Nagoya - UPI
For thousands of years, roosters have served as nature's alarm clock. The cock-a-doodle-doo serves as a claim to territory at light's first break. One crow triggers a cascade of calls.
But who initiates the domino effect of cock-a-doodle-dooing?
New research out of Japan suggests the most dominant rooster of a localized group is always the first to announce the sun (and his territory). Chickens are social animals, and like hens, roosters maintain a social hierarchy, or pecking order.
The term "pecking order" is derived from our understanding of chicken society, where the term very literally describes the birds' social structure. Within a group of hens, the dominant bird asserts her superiority via pecks. All beneath her are fair game. The second-ranking hen will peck all the other birds aside from her superior. The bottom bird is out of luck.

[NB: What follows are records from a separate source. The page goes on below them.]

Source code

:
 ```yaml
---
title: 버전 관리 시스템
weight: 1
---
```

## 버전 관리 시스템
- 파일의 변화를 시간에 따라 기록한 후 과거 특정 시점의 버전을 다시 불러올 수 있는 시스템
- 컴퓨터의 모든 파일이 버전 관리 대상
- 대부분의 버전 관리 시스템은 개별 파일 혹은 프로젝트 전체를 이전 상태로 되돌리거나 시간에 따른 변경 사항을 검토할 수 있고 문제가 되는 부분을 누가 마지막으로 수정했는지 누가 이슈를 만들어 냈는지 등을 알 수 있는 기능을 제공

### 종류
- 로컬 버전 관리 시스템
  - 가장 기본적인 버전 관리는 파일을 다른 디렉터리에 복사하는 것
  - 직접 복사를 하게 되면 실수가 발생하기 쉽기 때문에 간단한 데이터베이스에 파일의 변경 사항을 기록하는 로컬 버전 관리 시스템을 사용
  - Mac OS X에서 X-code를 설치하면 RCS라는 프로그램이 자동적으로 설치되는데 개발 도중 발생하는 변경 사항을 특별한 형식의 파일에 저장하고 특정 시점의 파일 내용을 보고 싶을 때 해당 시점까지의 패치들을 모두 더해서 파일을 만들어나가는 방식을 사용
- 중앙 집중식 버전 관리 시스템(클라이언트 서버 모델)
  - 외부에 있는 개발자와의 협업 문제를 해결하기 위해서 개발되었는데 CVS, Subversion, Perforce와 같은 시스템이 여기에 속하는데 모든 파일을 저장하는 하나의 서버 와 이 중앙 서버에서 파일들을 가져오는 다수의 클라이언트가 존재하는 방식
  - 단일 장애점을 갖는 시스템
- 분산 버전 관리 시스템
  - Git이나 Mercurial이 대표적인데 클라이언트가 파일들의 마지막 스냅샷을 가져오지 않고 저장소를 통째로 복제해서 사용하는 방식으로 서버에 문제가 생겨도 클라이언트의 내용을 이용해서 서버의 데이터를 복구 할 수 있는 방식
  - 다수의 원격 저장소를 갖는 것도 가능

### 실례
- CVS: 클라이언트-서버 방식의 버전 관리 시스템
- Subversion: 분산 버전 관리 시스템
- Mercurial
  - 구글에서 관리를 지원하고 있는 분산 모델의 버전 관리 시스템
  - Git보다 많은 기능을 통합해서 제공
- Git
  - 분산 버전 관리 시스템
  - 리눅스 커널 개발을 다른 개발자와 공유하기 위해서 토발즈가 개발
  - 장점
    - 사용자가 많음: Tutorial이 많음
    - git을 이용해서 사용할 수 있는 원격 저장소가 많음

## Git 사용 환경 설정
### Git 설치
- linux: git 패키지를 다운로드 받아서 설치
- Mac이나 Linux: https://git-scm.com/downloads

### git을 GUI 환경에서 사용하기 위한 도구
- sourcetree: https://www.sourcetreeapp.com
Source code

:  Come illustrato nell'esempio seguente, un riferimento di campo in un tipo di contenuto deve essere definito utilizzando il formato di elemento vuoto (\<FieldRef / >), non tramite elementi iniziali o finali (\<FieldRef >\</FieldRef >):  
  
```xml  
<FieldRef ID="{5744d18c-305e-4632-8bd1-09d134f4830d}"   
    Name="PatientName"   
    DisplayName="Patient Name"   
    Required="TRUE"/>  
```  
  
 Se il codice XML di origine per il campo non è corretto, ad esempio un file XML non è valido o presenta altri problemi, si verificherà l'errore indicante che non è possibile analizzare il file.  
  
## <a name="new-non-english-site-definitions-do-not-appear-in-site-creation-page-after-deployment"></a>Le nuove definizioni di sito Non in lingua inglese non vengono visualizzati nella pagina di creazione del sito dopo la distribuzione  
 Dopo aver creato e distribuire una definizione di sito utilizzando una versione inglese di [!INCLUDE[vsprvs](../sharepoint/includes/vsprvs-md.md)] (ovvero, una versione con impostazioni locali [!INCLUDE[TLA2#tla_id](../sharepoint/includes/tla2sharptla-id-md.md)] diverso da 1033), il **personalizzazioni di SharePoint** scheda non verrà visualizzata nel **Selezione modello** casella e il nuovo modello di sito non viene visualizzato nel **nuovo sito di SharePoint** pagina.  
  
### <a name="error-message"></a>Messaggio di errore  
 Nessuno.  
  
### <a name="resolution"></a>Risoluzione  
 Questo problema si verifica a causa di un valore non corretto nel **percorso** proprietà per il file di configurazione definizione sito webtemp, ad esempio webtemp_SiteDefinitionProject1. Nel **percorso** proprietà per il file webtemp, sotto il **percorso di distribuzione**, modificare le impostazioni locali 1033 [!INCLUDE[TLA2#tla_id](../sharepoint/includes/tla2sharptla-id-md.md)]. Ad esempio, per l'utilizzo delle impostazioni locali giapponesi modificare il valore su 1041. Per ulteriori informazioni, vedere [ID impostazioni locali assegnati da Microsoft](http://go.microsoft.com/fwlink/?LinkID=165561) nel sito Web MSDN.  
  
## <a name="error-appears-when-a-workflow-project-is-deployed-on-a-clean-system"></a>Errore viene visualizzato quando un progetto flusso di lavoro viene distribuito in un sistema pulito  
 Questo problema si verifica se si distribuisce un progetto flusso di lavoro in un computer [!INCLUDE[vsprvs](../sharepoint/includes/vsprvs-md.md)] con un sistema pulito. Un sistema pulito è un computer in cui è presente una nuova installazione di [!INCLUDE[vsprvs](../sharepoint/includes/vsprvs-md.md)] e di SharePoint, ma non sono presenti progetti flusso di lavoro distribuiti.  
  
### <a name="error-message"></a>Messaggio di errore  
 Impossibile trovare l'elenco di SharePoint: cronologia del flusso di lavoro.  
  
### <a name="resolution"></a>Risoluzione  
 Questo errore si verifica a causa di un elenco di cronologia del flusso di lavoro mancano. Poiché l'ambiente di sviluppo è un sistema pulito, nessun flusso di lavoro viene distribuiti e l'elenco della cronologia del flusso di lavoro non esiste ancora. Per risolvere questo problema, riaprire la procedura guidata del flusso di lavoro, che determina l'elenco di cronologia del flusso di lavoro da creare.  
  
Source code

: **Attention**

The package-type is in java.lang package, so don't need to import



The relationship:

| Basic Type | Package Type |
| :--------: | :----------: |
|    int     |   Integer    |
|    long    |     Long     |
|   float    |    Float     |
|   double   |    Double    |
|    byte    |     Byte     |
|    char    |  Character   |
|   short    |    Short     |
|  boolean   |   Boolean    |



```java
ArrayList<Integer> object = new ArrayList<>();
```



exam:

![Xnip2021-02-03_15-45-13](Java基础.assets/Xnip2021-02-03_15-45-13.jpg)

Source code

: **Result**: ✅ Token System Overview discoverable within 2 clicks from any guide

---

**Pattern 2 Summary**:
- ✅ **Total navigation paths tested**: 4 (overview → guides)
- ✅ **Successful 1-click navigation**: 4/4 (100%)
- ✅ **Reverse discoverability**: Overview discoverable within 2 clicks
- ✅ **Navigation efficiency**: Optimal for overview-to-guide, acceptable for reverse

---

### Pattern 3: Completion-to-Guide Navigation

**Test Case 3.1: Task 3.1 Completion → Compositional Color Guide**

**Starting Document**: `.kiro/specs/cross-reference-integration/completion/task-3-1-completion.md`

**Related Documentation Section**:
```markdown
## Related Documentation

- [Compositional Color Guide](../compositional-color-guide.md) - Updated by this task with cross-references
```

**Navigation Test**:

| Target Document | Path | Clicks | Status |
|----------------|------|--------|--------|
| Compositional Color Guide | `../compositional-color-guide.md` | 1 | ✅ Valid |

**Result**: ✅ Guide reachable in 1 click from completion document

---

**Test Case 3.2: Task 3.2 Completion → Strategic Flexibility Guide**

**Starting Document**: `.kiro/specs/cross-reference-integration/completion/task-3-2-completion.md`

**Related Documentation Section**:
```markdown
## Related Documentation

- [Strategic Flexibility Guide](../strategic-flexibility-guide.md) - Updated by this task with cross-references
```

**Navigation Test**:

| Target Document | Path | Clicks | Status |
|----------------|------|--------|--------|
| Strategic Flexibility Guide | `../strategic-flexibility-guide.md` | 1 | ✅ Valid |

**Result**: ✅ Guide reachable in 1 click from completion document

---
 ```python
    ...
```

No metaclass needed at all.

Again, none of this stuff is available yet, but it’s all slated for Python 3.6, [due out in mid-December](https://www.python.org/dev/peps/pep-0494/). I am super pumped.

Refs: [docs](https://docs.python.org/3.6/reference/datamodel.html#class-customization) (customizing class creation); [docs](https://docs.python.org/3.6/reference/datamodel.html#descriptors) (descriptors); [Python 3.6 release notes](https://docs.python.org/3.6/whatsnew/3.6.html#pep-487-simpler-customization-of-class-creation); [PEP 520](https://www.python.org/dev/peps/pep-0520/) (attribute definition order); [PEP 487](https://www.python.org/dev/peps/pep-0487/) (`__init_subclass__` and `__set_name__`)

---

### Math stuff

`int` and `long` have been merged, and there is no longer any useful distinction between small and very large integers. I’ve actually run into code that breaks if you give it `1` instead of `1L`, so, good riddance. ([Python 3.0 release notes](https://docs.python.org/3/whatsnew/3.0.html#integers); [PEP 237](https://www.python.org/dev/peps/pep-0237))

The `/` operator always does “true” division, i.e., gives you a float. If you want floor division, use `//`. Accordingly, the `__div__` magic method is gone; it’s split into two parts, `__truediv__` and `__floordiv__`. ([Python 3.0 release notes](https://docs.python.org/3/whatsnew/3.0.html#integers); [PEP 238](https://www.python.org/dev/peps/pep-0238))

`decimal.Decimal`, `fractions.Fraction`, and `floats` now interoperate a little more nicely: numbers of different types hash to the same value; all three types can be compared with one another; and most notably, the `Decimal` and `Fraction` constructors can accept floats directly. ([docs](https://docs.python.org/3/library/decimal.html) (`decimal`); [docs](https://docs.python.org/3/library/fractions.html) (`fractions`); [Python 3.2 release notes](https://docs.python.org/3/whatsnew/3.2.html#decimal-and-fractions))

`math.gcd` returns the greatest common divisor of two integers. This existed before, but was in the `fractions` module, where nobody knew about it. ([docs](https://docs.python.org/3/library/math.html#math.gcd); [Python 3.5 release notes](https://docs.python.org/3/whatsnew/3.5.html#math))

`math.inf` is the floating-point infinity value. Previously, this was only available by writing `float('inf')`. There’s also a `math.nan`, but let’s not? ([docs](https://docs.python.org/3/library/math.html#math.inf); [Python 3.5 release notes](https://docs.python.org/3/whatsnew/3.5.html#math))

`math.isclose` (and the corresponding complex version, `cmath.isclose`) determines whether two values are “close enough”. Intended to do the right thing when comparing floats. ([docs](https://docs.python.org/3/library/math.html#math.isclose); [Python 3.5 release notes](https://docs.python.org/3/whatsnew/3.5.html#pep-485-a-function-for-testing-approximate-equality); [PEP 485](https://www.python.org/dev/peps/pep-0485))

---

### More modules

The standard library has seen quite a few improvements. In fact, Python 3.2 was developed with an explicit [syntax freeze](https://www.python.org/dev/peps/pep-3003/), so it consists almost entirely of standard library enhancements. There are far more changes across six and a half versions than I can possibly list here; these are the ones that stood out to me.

Roosters maintain a similar hierarchy. In addition to first dibs on the dawn-announcing yodel, the highest ranking rooster is also first to eat and mate. Researchers Tsuyoshi Shimmura and Takashi Yoshimura, of Nagoya University, found this to be so after many hours spent observing a group of roosters.
After identifying the social order, Shimmura and Yoshimura removed the highest ranking rooster and found that the second-in-command took over inaugural crowing duties.
We have discovered that roosters live in a strictly linear hierarchy, where social ranking reflects the order to announce the break of dawn," Yoshimura said in a press release.
The researchers, whose new work is published in the journal Scientific Reports, previously showed that roosters can accurately announce the coming of the sun in a dark room -- proving the roosters rely on internal biological clocks.